When someone asks what I do for a living, I love to reply, “I pull weeds for friends and — ” here I blow on my nails and polish them on my shirt — “teach doctors.”
For a number of years now, the Saint John Regional Hospital has held twice-yearly workshops to teach doctors in Eastern Canada to understand and use ultrasound equipment.
For a shorter number of years, the University of New Brunswick at Saint John (UNBSJ) has had a medical school.
Dandyknife works at both institutions.
At the med school, I’m a Simulated Patient (SP). The job of an SP is to act out a role and then supply feedback in order to help the students learn to deal with various emotions that patients bring with them to a check-up. Depending on the character, I’ve yelled, I’ve wept, I’ve sat rocking with depression or stock-still with distrust. The med students learn through these sessions to see a patient as a whole person instead of just a presenting complaint, to show concern instead of coldness, to heal instead of cure.
Across the parking lot, I am a pork chop with a functioning circulatory system. I put on a johnny-shirt, get squirted with cold blue goo, and let strangers pass a four-thousand-dollar probe over various body parts.

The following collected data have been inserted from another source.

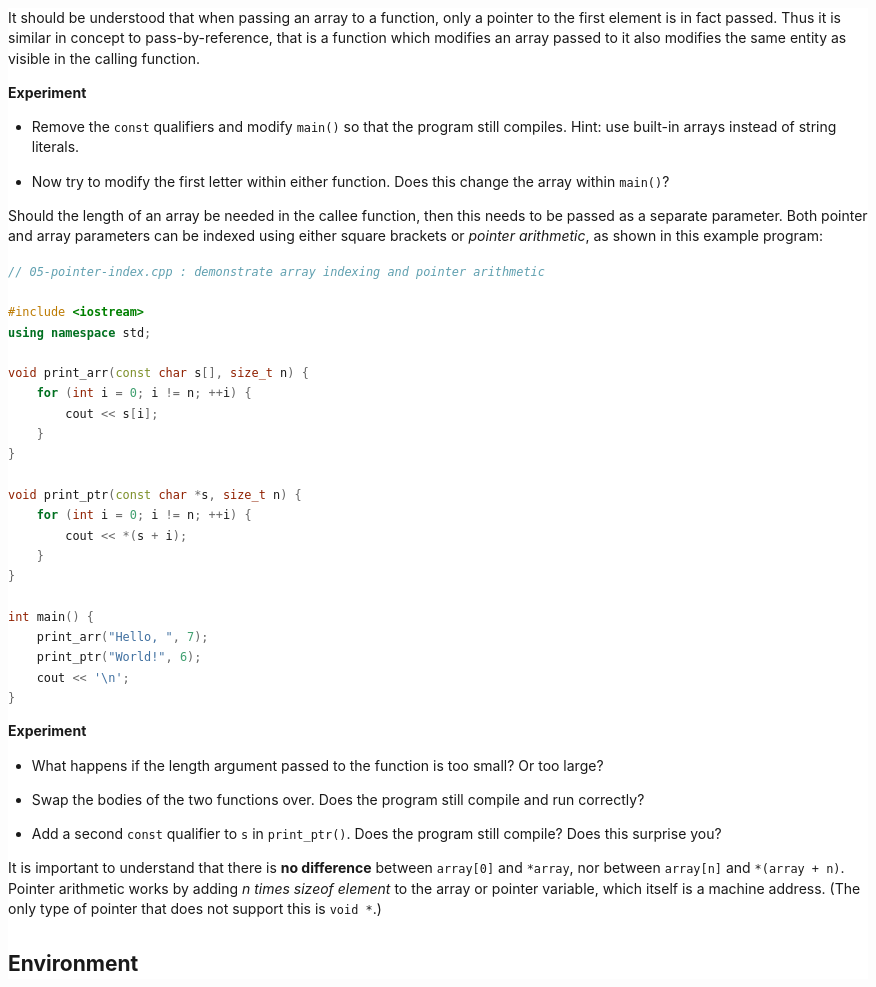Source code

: It should be understood that when passing an array to a function, only a pointer to the first element is in fact passed. Thus it is similar in concept to pass-by-reference, that is a function which modifies an array passed to it also modifies the same entity as visible in the calling function.

**Experiment**

* Remove the `const` qualifiers and modify `main()` so that the program still compiles. Hint: use built-in arrays instead of string literals.

* Now try to modify the first letter within either function. Does this change the array within `main()`?

Should the length of an array be needed in the callee function, then this needs to be passed as a separate parameter. Both pointer and array parameters can be indexed using either square brackets or *pointer arithmetic*, as shown in this example program:

```cpp
// 05-pointer-index.cpp : demonstrate array indexing and pointer arithmetic

#include <iostream>
using namespace std;

void print_arr(const char s[], size_t n) {
    for (int i = 0; i != n; ++i) {
        cout << s[i];
    }
}

void print_ptr(const char *s, size_t n) {
    for (int i = 0; i != n; ++i) {
        cout << *(s + i);
    }
}

int main() {
    print_arr("Hello, ", 7);
    print_ptr("World!", 6);
    cout << '\n';
}
```

**Experiment**

* What happens if the length argument passed to the function is too small? Or too large?

* Swap the bodies of the two functions over. Does the program still compile and run correctly?

* Add a second `const` qualifier to `s` in `print_ptr()`. Does the program still compile? Does this surprise you?

It is important to understand that there is **no difference** between `array[0]` and `*array`, nor between `array[n]` and `*(array + n)`. Pointer arithmetic works by adding *n times sizeof element* to the array or pointer variable, which itself is a machine address. (The only type of pointer that does not support this is `void *`.)

## Environment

The ultrasound machines have evolved to the size and shape of laptop computers. Having started work at the patient-centred medical school, I must admit words failed me at my first ultrasound gig when my station’s teaching doctor, rearranging the bedside stand, momentarily balanced the ultrasound machine on the small of my back.
But it seems to me that attitudes are changing. And I wouldn’t be surprised if these new attitudes are due in part to our new med school, and the graduates who are now interning on the other side of the parking lot.
The second-last time I helped at an ultrasound workshop, the teaching doctors actually asked me and the other four live models our names. And this last time, not only had the room temperature been raised to humanly tolerable, but we rentable bodies each got a name tag!
And near the end of the day, one of the erstwhile old-school doctors spoke to me by name and asked me politely, “Dandyknife, could you be my neck? I’ve lost my other neck.”
“Yes, I’ll be your neck,” I replied with a smile, as I hopped up on the gurney.